Quatro anciãos da igreja nigeriana realizaram um culto de domingo em sua igreja incendiada em 23 de fevereiro, dois dias depois que os militantes do Boko Haram sequestraram algumas das mulheres membros da igreja e incendiaram o prédio. 

O tumulto dos terroristas destruiu igrejas, casas, escolas e empresas, na vila cristã de Garkida, em 21 de fevereiro.

Militantes fortemente armados invadiram a igreja durante uma reunião de um grupo feminino e sequestraram algumas das mulheres cristãs e deixaram o prédio queimado.

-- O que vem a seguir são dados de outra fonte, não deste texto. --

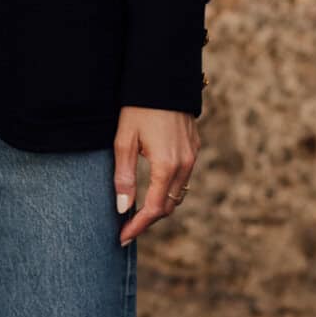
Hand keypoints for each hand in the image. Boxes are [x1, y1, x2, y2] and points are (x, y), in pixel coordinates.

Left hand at [113, 106, 199, 245]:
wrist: (164, 78)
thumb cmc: (139, 107)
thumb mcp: (124, 140)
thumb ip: (124, 176)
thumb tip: (123, 208)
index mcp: (166, 165)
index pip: (153, 209)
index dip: (137, 226)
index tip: (122, 238)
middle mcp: (184, 165)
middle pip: (167, 207)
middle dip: (147, 221)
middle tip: (126, 228)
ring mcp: (192, 157)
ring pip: (177, 194)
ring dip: (158, 207)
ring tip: (137, 212)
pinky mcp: (193, 148)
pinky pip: (183, 179)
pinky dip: (168, 191)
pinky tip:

Um líder cristão local disse que, apesar de sua angústia e choque, os pastores decidiram continuar se reunindo para mostrar que “’igreja’ não é o prédio destruído, mas os cristãos que vivem – o corpo de Cristo é a igreja”.

No dia do ataque, os jihadistas se aproximaram da vila no estado de Adamawa “em cerca de nove caminhões e mais de 50 motocicletas carregando pelo menos duas pessoas em cada uma”, disse uma testemunha ocular local a Barnabas.

O ataque durou cerca de seis horas, durante as quais duas outras igrejas também foram incendiadas, um mercado local saqueado, um centro de saúde incendiado e duas ambulâncias destruídas.

O ex-chefe de Estado nigeriano, general Yakubu Gowon, participou de uma reunião de oração pela paz no domingo, 23 de fevereiro. “Senhor, como seu povo, trazemos a confissão do derramamento de sangue, assassinatos e ataques desnecessários dos terríveis insurgentes do Boko Haram, do banditismo e da enxurrada de sequestros e todo tipo de maldade em várias partes do país. Senhor, imploramos por seu perdão, misericórdia e limpeza da terra ”, ele orou.

O número de ataques de grupos militantes islâmicos aumentou acentuadamente desde abril de 2019. Os cristãos na Nigéria estão em alerta máximo, pedindo oração urgente contra o ataque dos ataques do Boko Haram contra eles.